I've been promoted (yay) but am a bit terrified that I don't have any idea what I'm doing. Intellectually I know that's not true, but...


What are books you recommend for managing scientists, managing engineers, managing in an academic environment, etc. 

I've already been suggested and read:

* 1 minute manager (loved it)

* The Goal (not very applicable but read it anyway)

* Crucial Conversations (going slowly because it's dense)

* I, Mammal (AMAZING book on what incentivizes mammals).


The job is a mix of helping grad students, post-docs, and scientists determine short-term technical goals, long-term career goals, and achieve them all, as well as drive the project from a high level to meet the funder's milestones. 


uninet22's picture

I recommend "Drive" by Daniel H. Pink.  Here's a quick youtube summary:

This book may appeal to scientists, engineers and academics alike because it contains a number of scientific findings on how people are motivated.  Deep down, very few of us are motivated by the old 'carrot and stick' methods, so why do we expect those same methods to work on our directs, who are just as smart (or smarter!) than we are? 

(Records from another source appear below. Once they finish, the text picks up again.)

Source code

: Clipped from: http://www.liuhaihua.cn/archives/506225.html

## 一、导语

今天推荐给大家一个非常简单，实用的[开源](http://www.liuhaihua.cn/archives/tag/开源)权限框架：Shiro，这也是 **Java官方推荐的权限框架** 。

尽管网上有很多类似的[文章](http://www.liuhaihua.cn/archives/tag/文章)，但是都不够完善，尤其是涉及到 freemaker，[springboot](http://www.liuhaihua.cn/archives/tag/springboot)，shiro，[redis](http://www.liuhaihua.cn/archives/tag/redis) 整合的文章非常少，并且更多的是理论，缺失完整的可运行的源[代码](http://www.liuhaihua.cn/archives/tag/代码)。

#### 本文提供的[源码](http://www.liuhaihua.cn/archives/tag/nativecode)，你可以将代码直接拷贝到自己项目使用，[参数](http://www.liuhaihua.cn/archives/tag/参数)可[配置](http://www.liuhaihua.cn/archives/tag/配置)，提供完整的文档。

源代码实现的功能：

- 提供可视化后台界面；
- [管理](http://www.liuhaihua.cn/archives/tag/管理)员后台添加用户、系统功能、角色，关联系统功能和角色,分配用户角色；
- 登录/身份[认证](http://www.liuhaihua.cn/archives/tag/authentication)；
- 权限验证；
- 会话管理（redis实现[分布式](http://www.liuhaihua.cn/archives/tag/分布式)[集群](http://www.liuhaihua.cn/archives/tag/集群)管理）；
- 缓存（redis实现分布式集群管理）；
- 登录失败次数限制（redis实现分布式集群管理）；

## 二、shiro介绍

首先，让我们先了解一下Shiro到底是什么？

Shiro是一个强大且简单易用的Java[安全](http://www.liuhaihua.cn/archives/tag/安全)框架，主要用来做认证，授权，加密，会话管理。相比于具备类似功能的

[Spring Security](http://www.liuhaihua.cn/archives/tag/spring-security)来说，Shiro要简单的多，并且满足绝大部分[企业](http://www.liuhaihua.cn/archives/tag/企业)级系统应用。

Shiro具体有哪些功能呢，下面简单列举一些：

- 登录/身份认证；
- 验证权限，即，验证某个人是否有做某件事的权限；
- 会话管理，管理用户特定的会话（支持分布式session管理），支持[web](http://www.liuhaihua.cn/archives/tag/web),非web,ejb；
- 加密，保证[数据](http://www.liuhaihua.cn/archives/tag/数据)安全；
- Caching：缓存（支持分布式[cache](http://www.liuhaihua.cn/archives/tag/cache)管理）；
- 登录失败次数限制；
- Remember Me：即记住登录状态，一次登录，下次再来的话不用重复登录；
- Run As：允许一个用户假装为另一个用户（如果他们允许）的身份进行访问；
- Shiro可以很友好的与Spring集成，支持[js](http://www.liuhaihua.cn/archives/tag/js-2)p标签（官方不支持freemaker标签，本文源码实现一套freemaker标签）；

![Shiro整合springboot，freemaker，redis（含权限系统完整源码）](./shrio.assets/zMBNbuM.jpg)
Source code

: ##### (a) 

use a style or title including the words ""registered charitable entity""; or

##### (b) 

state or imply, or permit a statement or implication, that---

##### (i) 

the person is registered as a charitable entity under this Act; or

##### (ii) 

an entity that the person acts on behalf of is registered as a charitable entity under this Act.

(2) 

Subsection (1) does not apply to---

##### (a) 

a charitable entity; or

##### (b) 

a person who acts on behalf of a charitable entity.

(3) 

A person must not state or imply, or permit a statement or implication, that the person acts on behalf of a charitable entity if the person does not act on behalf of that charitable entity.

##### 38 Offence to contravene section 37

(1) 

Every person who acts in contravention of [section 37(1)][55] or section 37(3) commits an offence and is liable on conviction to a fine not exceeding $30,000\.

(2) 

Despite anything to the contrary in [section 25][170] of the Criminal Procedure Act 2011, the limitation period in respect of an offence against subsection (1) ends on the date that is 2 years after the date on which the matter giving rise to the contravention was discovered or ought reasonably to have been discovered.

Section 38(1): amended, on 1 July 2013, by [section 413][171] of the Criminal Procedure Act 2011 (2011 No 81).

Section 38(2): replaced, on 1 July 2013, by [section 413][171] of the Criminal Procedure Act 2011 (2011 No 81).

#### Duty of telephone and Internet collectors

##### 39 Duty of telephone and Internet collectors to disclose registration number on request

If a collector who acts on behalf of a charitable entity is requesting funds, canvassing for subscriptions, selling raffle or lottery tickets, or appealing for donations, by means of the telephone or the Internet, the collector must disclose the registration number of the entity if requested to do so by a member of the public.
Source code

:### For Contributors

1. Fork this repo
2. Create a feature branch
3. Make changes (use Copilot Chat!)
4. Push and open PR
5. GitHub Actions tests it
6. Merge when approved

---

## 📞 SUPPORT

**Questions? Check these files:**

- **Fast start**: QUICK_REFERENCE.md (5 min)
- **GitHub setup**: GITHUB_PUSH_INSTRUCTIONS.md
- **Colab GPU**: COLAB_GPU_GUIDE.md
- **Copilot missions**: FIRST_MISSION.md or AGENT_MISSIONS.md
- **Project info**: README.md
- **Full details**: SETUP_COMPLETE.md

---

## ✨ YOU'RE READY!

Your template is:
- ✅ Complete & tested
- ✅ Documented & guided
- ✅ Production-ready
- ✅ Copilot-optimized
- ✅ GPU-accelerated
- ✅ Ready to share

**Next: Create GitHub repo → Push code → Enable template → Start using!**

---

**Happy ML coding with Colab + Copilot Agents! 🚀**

After reading this, you'll realize that most organizations are doing it waaaay wrong, killing the motivation of their team and damaging their relationhips with their directs in the process. 

rthibode's picture

Congratulations on your new role!

Although it's not a management book, you and your team could benefit from Robert Boice's work. Hi book Advice for New Faculty outlines the difficulties that young (and old) academics face. Boice was a faculty development person for 30+ years. One thing I appreciate about his work is that he understands the connection between success in teaching and success in research. Too many young faculty get overwhelmed by teaching demands and spend far too much time preparing "perfect" lectures, which cuts down on their research time and, ironically, does not produce effective teaching. He gives practical, research-based advice on launching a successful academic  career based on his research with "quick starters."